Australia it seems is the second in a table of countries showing vegan popularity, which is in direct opposition to Australia being the country that consumes the largest amount of meat per capita in the world. The UK, not the USA, (no.13) which is what you might have expected, is the top of the vegan popularity stakes. But look at the graph. All of these countries are 'wealthy' western countries - even Chile. There is not a single Asian or African country in the list - Israel may be technically Asia but it's not really what we think of as Asian is it?

Veganism is very definitely on the rise here though. Vegan Australia - a not for profit organisation, believes around 400-500 thousand Australians are vegan. They have a FAQ page on their website which will answer lots of your questions - if in a somewhat biased way. What are the indications, other than statistics that veganism is on the rise?

Your supermarket has an increasing number of vegan products on its shelves, and these products have improved considerably in quality and taste over the last few years. Every café and restaurant these days will have at least one vegan option, often many more, and even more vegetarian ones. And of course there are an increasing number of vegan only restaurants, cafés and shops. There are vegan cooking shows, countless vegan cookbooks, and foodie magazines generally have several vegan dishes or little boxes telling you how to convert to a vegan version. Celebrity chefs do this - even Delia. And many cookbooks of the non-vegan variety will label their recipes as vegan (and/or gluten free or vegetarian) in the index. The minority is large enough these days to be pandered to. No I should say catered for.
────────────────────
Using the information |
a: Reproduce a section of the passage on veganism word for word, starting at the words "Your supermarket has" and ending after "say catered for.".
b: Carry on the passage about veganism from its final sentence.

Extracted page text data
────────────────────
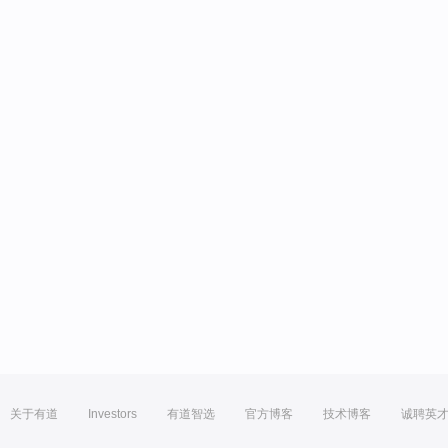
关于有道
Investors
有道智选
官方博客
技术博客
诚聘英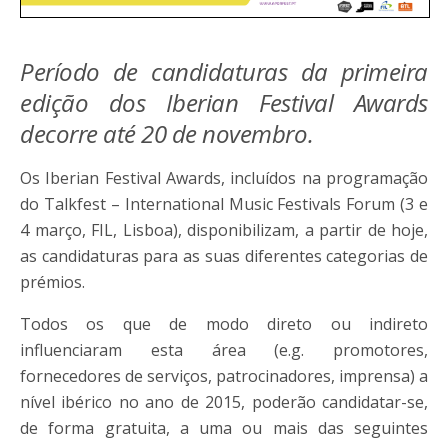
Período de candidaturas da primeira
edição dos Iberian Festival Awards
decorre até 20 de novembro.
Os Iberian Festival Awards, incluídos na programação
do Talkfest – International Music Festivals Forum (3 e
4 março, FIL, Lisboa), disponibilizam, a partir de hoje,
as candidaturas para as suas diferentes categorias de
prémios.
Todos os que de modo direto ou indireto
influenciaram esta área (e.g. promotores,
fornecedores de serviços, patrocinadores, imprensa) a
nível ibérico no ano de 2015, poderão candidatar-se,
de forma gratuita, a uma ou mais das seguintes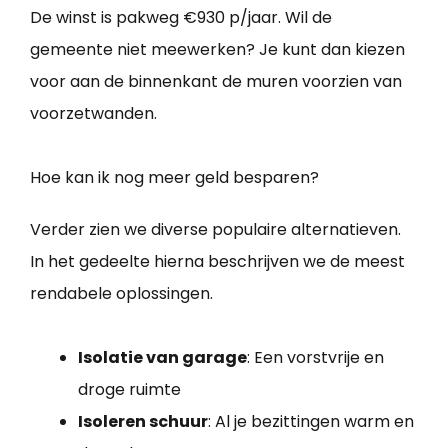
De winst is pakweg €930 p/jaar. Wil de
gemeente niet meewerken? Je kunt dan kiezen
voor aan de binnenkant de muren voorzien van
voorzetwanden.
Hoe kan ik nog meer geld besparen?
Verder zien we diverse populaire alternatieven.
In het gedeelte hierna beschrijven we de meest
rendabele oplossingen.
Isolatie van garage
: Een vorstvrije en
droge ruimte
Isoleren schuur
: Al je bezittingen warm en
────────────────────
Outputs in order |
a:
Your supermarket has an increasing number of vegan products on its shelves, and these products have improved considerably in quality and taste over the last few years. Every café and restaurant these days will have at least one vegan option, often many more, and even more vegetarian ones. And of course there are an increasing number of vegan only restaurants, cafés and shops. There are vegan cooking shows, countless vegan cookbooks, and foodie magazines generally have several vegan dishes or little boxes telling you how to convert to a vegan version. Celebrity chefs do this - even Delia. And many cookbooks of the non-vegan variety will label their recipes as vegan (and/or gluten free or vegetarian) in the index. The minority is large enough these days to be pandered to. No I should say catered for.

b:
It seems the young are vegan for environmental reasons, although this won't make them consider lab raised meat. Nobody really seems to know why that should be though other than just the icky factor. The old go vegan for health. And presumably those in the middle go vegan for the ethical reasons.

Honestly - It does bother me that I eat animals. Although obviously not enough to give up eating meat and fish or dairy. Which doesn't make me a great human being. Part of my failure is my love of good food, but part of it is the missionary zeal and extreme activities of the vegan movement. I should heed these words.

"the people who are crazy enough to think they can change the world are the ones who do." Steve Jobs

Not everyone liked Steve Jobs either, but he did change the world. For good or ill is another question. And he was a fruitarian - an even more extreme version of veganism. You could say it helped kill him. So not good for his health.